I don't think the context in which this sentence occurs (which is not hard to find w.r.t my comment) explains why it is relevant to the topic at hand, which is offset measurement (not compactness of encoding).

@Kalyani-Varma
Thanks for the kind words. I had left the discussion when the tone changed from that of a scholarly and friendly discussion to a belligerent tone.

The offsetEncoding extension for UTF-8/32 support is implemented in NeoVim LSP and kak-lsp on the client side. On the server side, clangd supports it, and rust-analyzer folks are working on it.

(I mentioned this extension above, but it may have gotten lost in the contentious discussion :-)

Since Microsoft was historically one of the major ecosystems which use UTF-16, it's perhaps worth mentioning that Microsoft is recommending UTF-8 now for UWP applications, and is making it possible to use native windows APIs with UTF-8:

https://docs.microsoft.com/en-us/windows/uwp/design/globalizing/use-utf8-code-page

I hesitate to post this because offsetEncoding allows client and server to use whatever encoding is convenient for both, so the discussion about which encoding is best is not so important anymore. If anybody thinks my comment is not correct or a cause for more discussion, please let me know and I will delete it rather than cause more noise here.
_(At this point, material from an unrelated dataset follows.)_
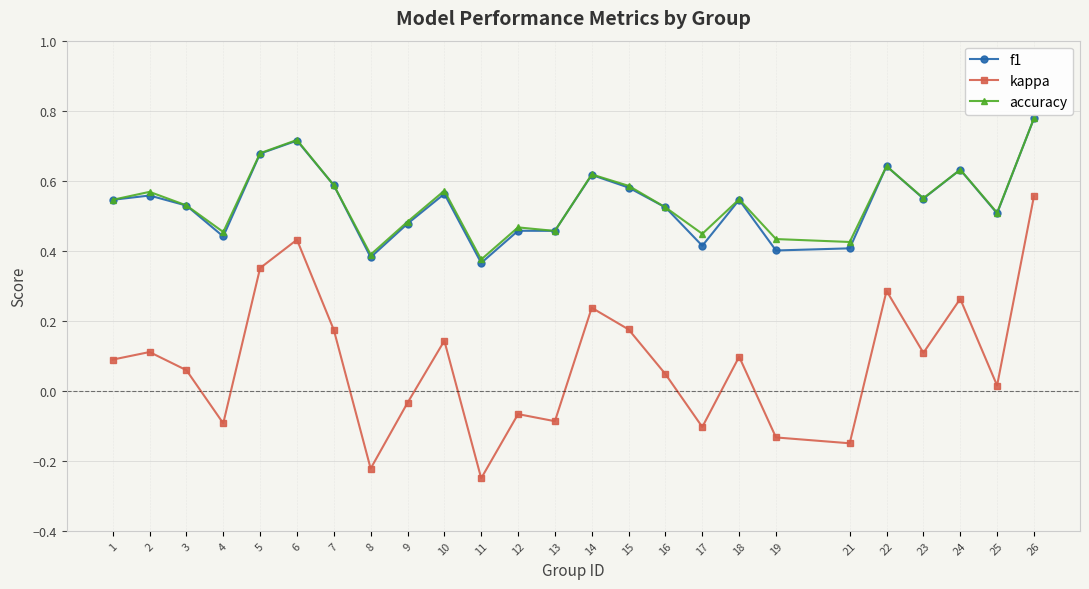

Which series changed the most between 11 and 14?

kappa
I hesitate to post this because offsetEncoding allows client and server to use whatever encoding is convenient for both, so the discussion about which encoding is best is not so important anymore. If anybody thinks my comment is not correct or a cause for more discussion, please let me know and I will delete it rather than cause more noise here.
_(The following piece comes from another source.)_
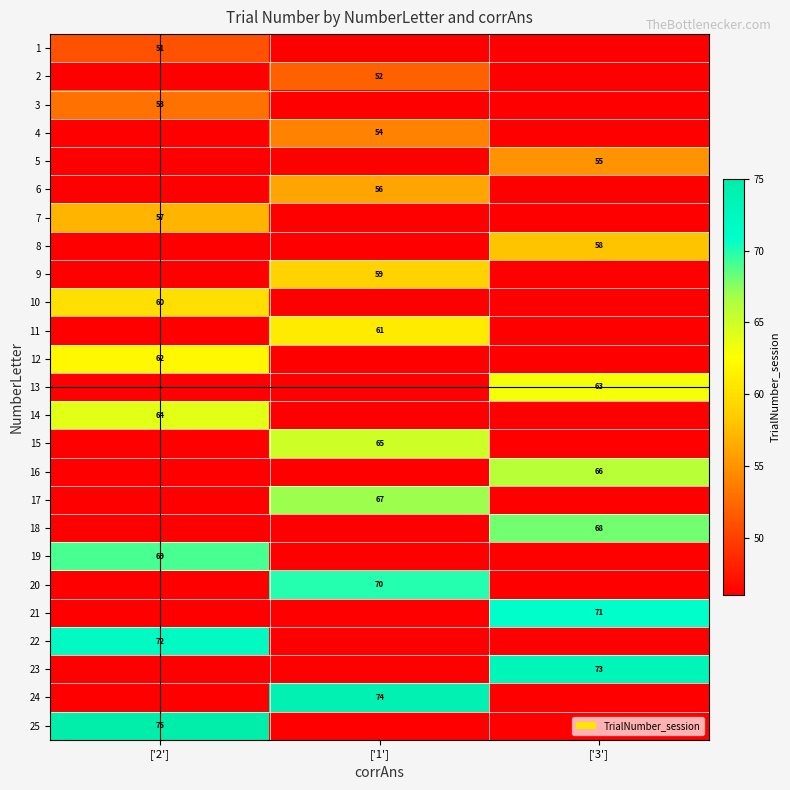

Is it true that 13 equals 63 at ['3']?

True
Where can I find the documentation for this? I am looking at the LSP 3.17 specification and it only mentions UTF-16.

It is currently only part of the LSIF specification (see positionEncoding here https://microsoft.github.io/language-server-protocol/specifications/lsif/0.5.0/specification/#metaData). No work as been done yet to add it to 3.17 spec.

rust-analyzer now implements the offsetEncoding extension of clangd for UTF-8.

Does VSCode not support UTF-8 at all?
I have spent pretty much an entire day just trying to figure out how to make my language client give offsets in UTF-8. I am using the npm package vscode-languageclient and I couldn't even get it to send the offsetEncoding field as part of ClientCapabilities. Should I just switch IDEs to test UTF-8?

@ViliamVadocz I think so; it's now Microsoft's job to support this and (preferably) also deprecate/migrate away from their own proprietary encoding.

Are there plans to generalize the offsetEncoding extension and implement support in VS Code? sourcekit-lsp also runs into this issue since Apple's index-store format uses utf-8 offsets.